🔍 Was beobachte ich?

Viele Schwachstellen-Prozesse hängen an einer einzigen Quelle: der National Vulnerability Database. Werkzeuge gleichen Software gegen NVD-Daten ab, das Ergebnis landet ungeprüft im Report. Fehlt dort ein Eintrag, gilt die Komponente als unauffällig.

🎯 Was soll eigentlich erreicht werden?

Das Ziel ist legitim: maschinenlesbare, angereicherte Schwachstellendaten – CPE, CWE, CVSS – als Fundament für automatisiertes Scanning und SBOM-Abgleich. Über Jahre war die NVD dafür der De-facto-Standard.
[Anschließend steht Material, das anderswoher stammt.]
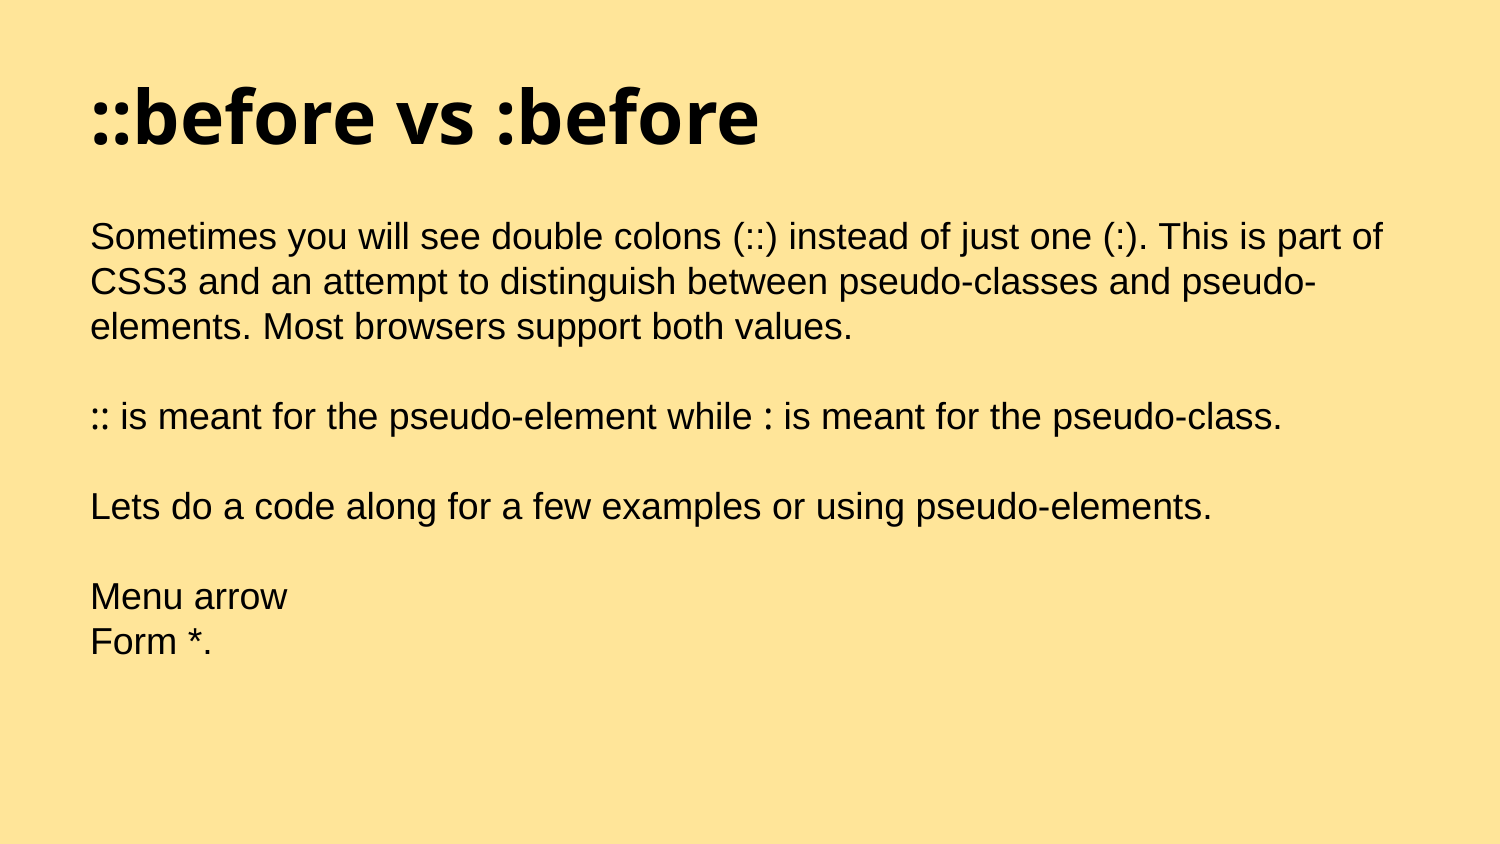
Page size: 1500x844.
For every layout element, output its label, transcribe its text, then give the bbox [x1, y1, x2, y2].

title ::before vs :before [75, 33, 1425, 175]
list Sometimes you will see double colons (::) instead of just one (:). This is part of CSS3 and an attempt to distinguish between pseudo-classes and pseudo-elements. Most browsers support both values. :: is meant for the pseudo-element while : is meant for the pseudo-class. Lets do a code along for a few examples or using pseudo-elements. Menu arrow Form *. [75, 196, 1425, 808]
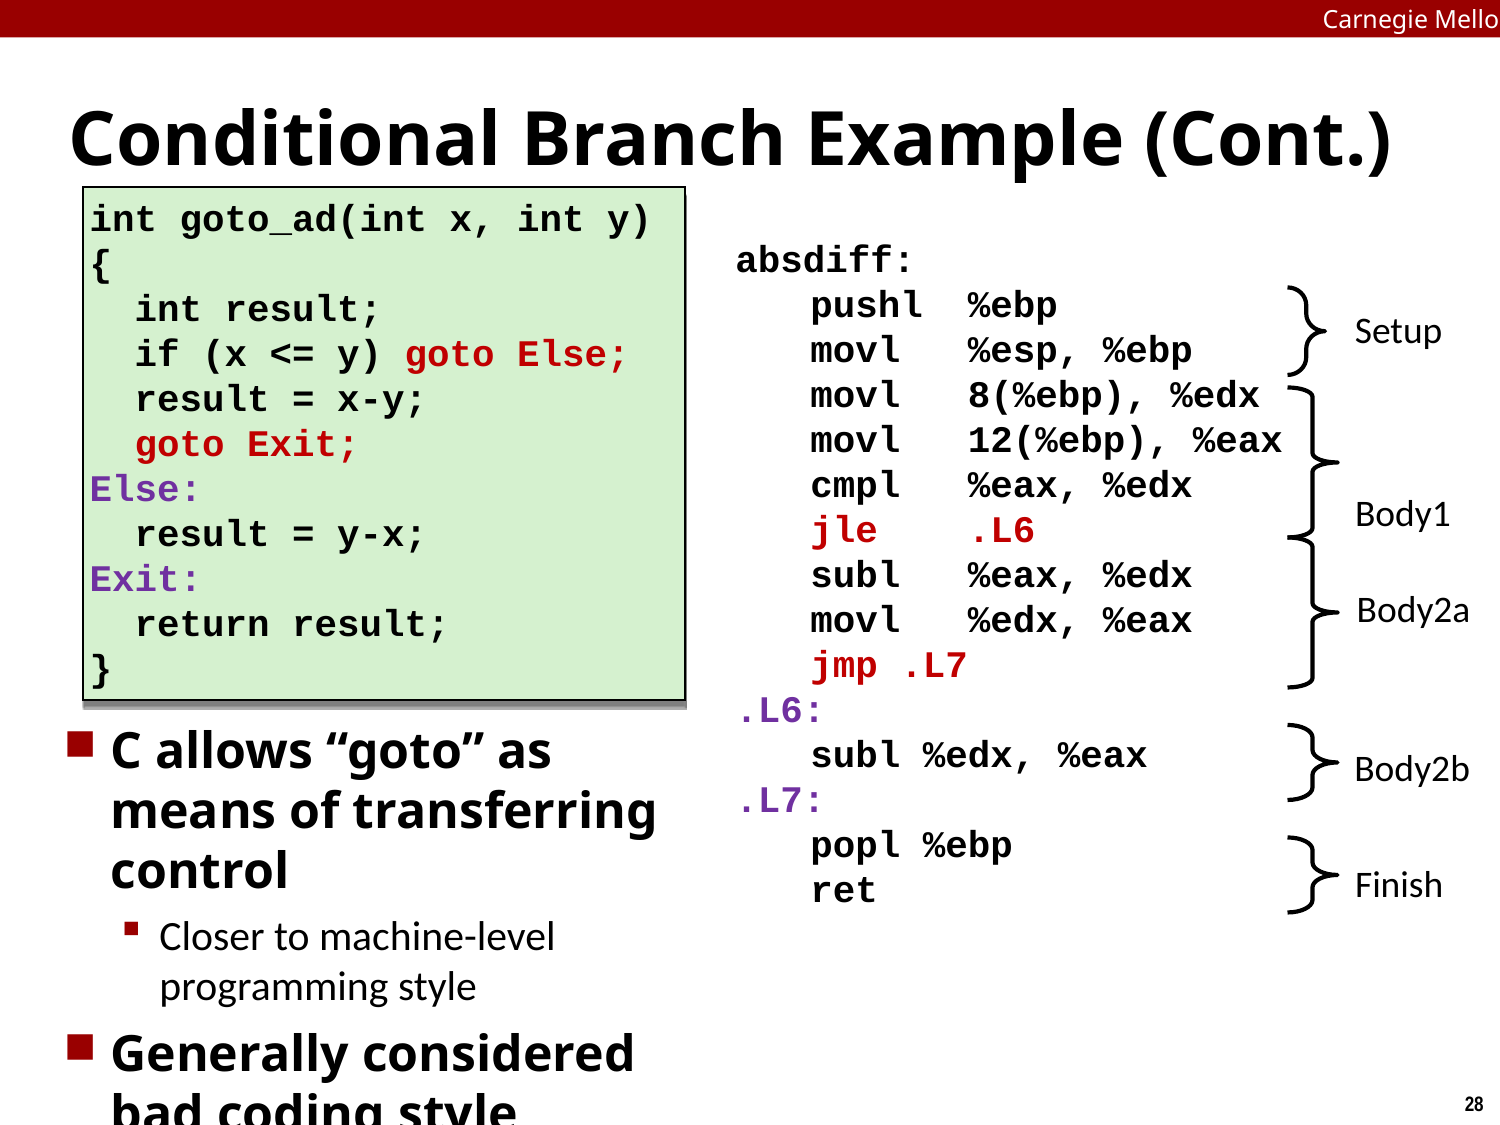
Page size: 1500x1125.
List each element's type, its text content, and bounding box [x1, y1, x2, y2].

text_box Carnegie Mellon [1322, 3, 1500, 33]
list C allows “goto” as means of transferring control Closer to machine-level programming style Generally considered bad coding style [62, 712, 715, 1086]
text_box [0, 0, 1500, 38]
text_box int goto_ad(int x, int y) { int result; if (x <= y) goto Else; result = x-y; goto Exit; Else: result = y-x; Exit: return result; } [83, 187, 686, 700]
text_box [728, 228, 1478, 1019]
title Conditional Branch Example (Cont.) [62, 41, 1438, 230]
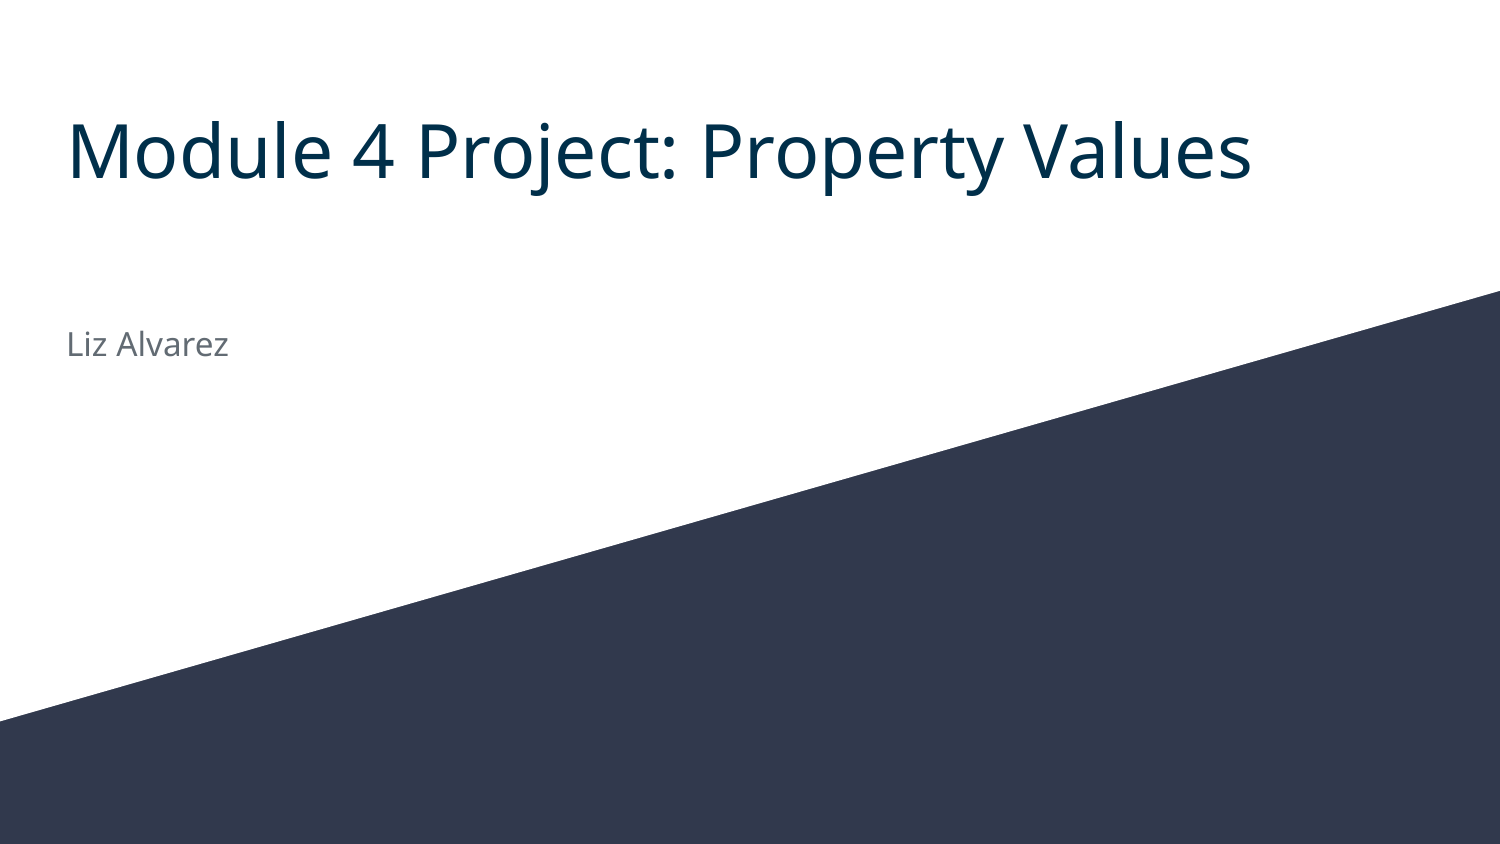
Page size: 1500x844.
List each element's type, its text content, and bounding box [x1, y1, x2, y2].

title Module 4 Project: Property Values [51, 88, 1449, 299]
subtitle Liz Alvarez [51, 308, 748, 430]
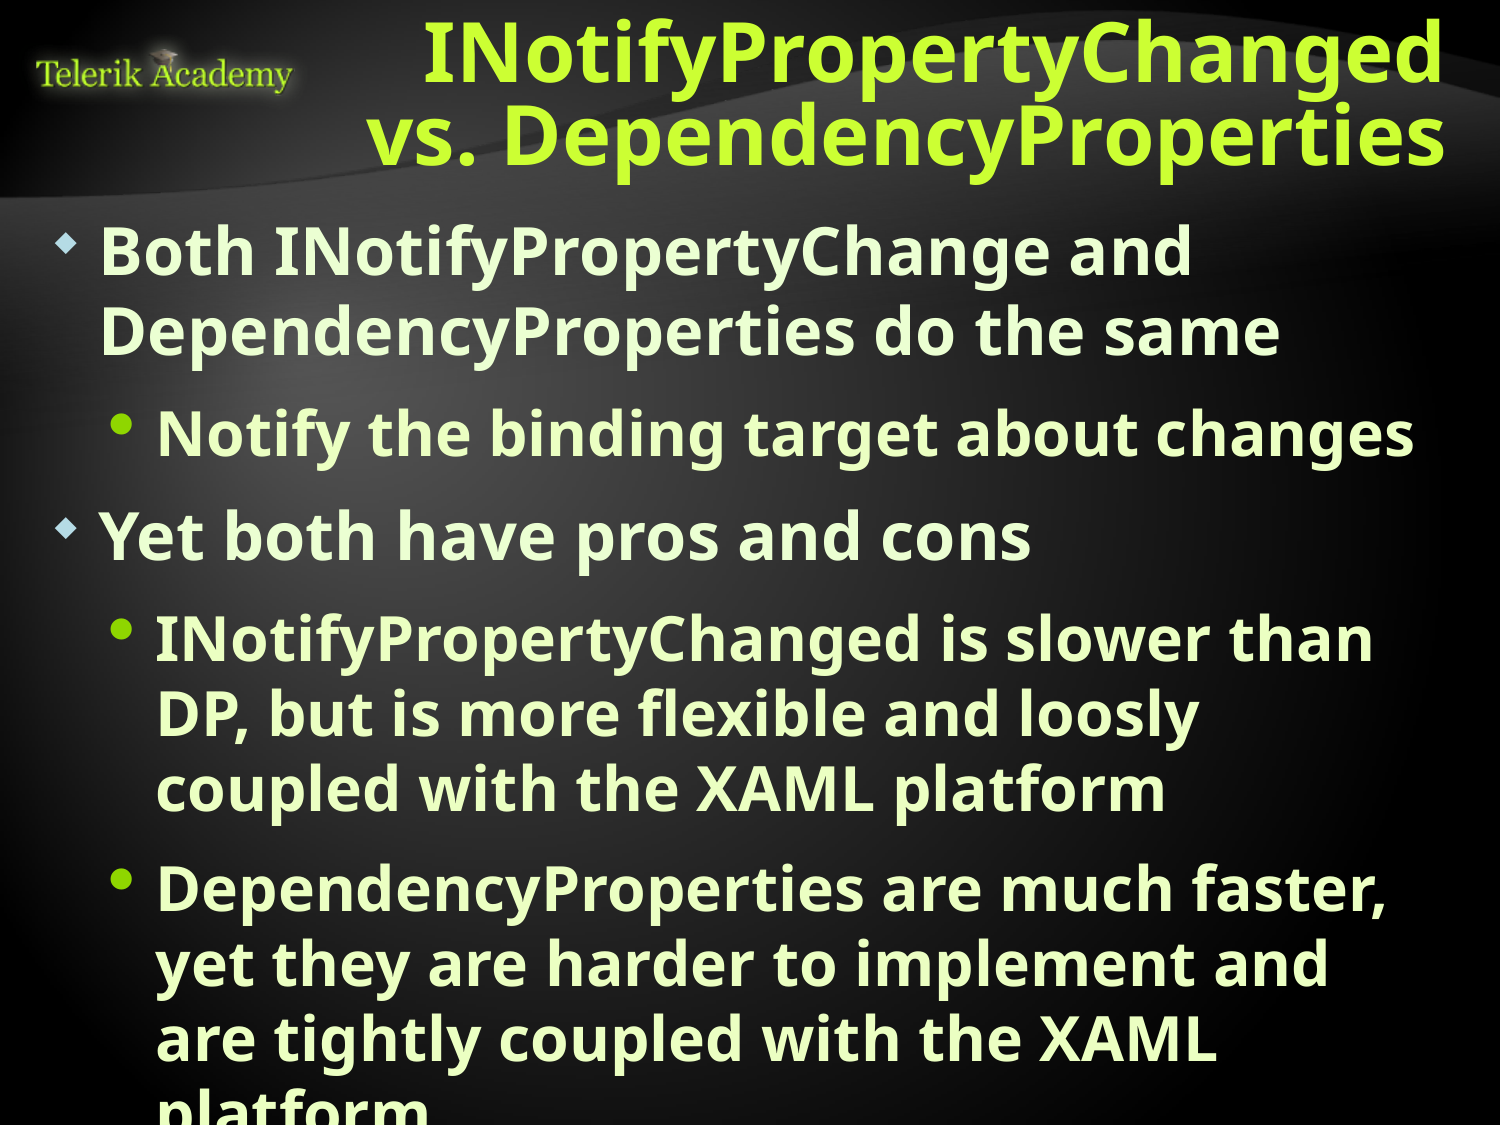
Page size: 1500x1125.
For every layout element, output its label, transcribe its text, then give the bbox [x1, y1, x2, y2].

⚠️ Warum funktioniert das nicht?

Seit April 2026 reichert das NIST nur noch CISA-KEV-Einträge und priorisierte Software vollständig an – der Rest bleibt „Not Scheduled". Wo Werkzeuge direkt gegen NVD-Applicability-Statements prüfen, fehlt der Treffer dann nicht schwächer, sondern ganz: ein falsch-negatives Ergebnis, das wie Entwarnung aussieht. Zugleich reicht das NIST künftig die CVSS-Scores der Hersteller durch, statt unabhängig zweitzubewerten – und Hersteller bewerten eigene Lücken erfahrungsgemäß konservativer. Auch die europäische EUVD ist kein Ausweg: Sie erbt ihre Defizite aus CVE-Programm und NVD.

💡 Was funktioniert besser?

Die Datenversorgung gehört diversifiziert: CISA Vulnrichment für CWE und CVSS, EPSS zur Priorisierung, für CPE-Matching VulnCheck NVD++ oder Vulners, für SBOM-Pipelines OSV.dev und die GitHub Security Advisories. Wichtiger als jedes Werkzeug ist die Haltung: Keine Quelle ist vollständig – wer eine einzige zur Wahrheit erklärt, misst seine Sicherheit an ihren Lücken.